U.S. Supreme Court Approves a Rule Change to Empower FBI to Hack Any Computer Anywhere

At a time when cyber-crime is on the rise, every internet user feels that they are at a risk of being victimized by hackers who may try to steal information or violate their privacy by resorting to devious means. And at a time like this, the FBI just got an approval by the U.S. Supreme Court to hack just about any computer in the world with a warrant.

A recent FBI escapade broke the previous Rule 41 of the US law when it hacked the members of a child pornography site which was operating on the TOR network. The FBI said that it was using Network Investigative Technique to hack the members. However, without the current rule in place, this violated the laws.

In the light of the new rule, the FBI will be able to operate legally when it hacks into any computer in almost any country. While TOR is used by criminals to operate anonymously, there are many TOR users who utilize it for completely legitimate reasons.

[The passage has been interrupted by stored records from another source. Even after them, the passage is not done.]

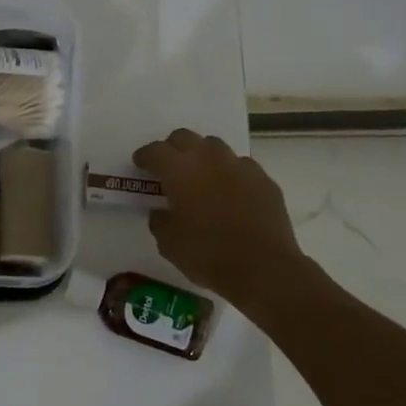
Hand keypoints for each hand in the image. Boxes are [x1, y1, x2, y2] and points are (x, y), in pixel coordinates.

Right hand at [133, 129, 311, 315]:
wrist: (263, 268)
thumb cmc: (207, 254)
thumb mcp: (169, 243)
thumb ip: (160, 221)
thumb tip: (161, 212)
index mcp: (179, 170)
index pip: (155, 151)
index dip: (145, 156)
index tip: (140, 165)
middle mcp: (209, 158)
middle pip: (185, 137)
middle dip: (173, 148)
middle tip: (168, 167)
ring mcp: (240, 166)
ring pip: (215, 147)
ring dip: (203, 157)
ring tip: (201, 177)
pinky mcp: (264, 180)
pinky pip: (241, 167)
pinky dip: (230, 174)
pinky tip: (230, 193)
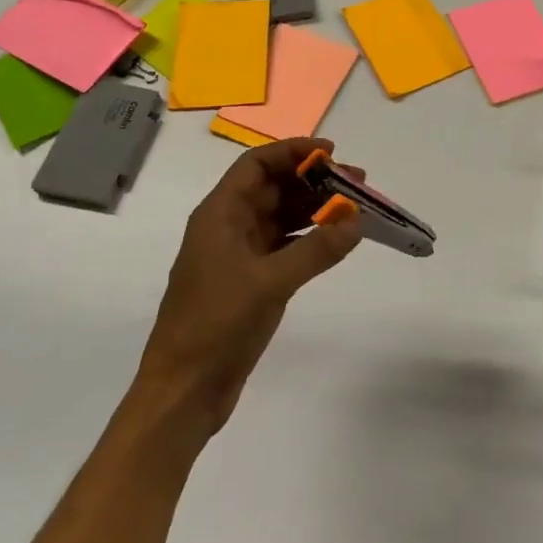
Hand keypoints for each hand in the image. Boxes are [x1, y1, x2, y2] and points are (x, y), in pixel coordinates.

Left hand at [134, 137, 361, 434]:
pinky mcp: (250, 282)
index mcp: (219, 215)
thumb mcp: (270, 282)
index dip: (292, 151)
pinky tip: (337, 240)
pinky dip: (310, 239)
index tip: (332, 152)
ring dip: (316, 209)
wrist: (184, 390)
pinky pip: (285, 247)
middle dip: (313, 181)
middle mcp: (228, 227)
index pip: (256, 165)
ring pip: (282, 218)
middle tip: (358, 182)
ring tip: (357, 207)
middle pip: (273, 188)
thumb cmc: (217, 325)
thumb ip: (317, 249)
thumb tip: (356, 220)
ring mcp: (238, 256)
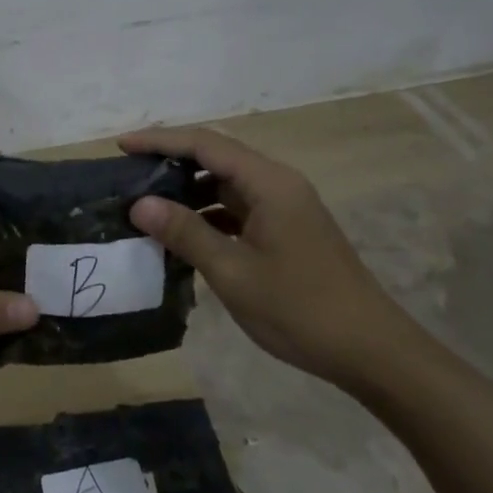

However, usage of such browsers may attract the attention of the FBI who can now search and seize any electronic device even if it is outside their local authority provided the location of the target is unknown or if the person is using an anonymity software like TOR to hide their location.

The change in Rule 41 is being considered as a way to modernize the criminal code, but many organizations find the new rule to give the FBI unwanted advantage over computers and computer networks. Tech giants like Google have also argued that the FBI may use this rule to target not just individual computers but computer networks as well.

Senate Ron Wyden has been vocal about the new rule. He has taken the side of privacy over many other issues in the past few years as well. For now we can only imagine the impact of the rule in international governments and wait to see how things take a turn as the FBI begins to use its newly acquired powers.